Search is the final piece of the puzzle, where we actually leverage Elasticsearch to filter and match documents and return them in an ordered QuerySet. Before breaking down the search classes, it's important to discuss the current implementation from an Elasticsearch perspective to understand how we're gathering results.

The expanded search for filterable lists is using a multi-match query across the title, topic name, preview description, and content fields of all FilterablePagesDocuments. We are leveraging a phrase_prefix matching style with a currently configured slop of 2, to allow for some looser matching restrictions. We also provide a boost score for matching to the title and topic name fields, indicated by ^10 within the code base. This boost score is to enable better ordering by relevance when desired. Search currently supports two different methods of ordering results: relevance and date published. Relevance is calculated by the Elasticsearch engine when returning results, and the date published is calculated based on page publication date. Enforcement Actions define their own ordering logic based on initial filing date.

FilterablePagesDocumentSearch

FilterablePagesDocumentSearch is the core search class that is used across the majority of our searching. It is invoked from FilterableListForm. This search class defines the common structure for our search function, as well as the base logic for filtering against all common fields and logic behind our multi-match and ordering steps. The core function called from outside the class is the search function, which properly chains all of our filter/match/sorting logic and returns the resulting list as a Django QuerySet.

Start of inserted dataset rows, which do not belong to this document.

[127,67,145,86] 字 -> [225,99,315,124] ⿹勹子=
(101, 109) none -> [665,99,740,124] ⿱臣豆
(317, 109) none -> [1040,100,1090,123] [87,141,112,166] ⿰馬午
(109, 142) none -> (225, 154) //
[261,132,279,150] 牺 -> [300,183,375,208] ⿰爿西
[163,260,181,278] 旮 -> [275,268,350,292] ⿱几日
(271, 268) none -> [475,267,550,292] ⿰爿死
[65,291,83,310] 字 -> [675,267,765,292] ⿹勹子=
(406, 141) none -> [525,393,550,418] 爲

EventFilterablePagesDocumentSearch

EventFilterablePagesDocumentSearch is an extension of FilterablePagesDocumentSearch that defines behavior specific to our future and past Events listings. The class overwrites one method from its parent, the filter_date function, to change the behavior to filter based on fields specific to events, the start and end date of an event.

EnforcementActionsFilterableListForm

EnforcementActionsFilterForm is an extension of FilterablePagesDocumentSearch that exposes some additional filter logic through the apply_specific_filters function. We also see that filter_date and order_results have been overwritten to leverage an Enforcement Action-specific field, initial filing date.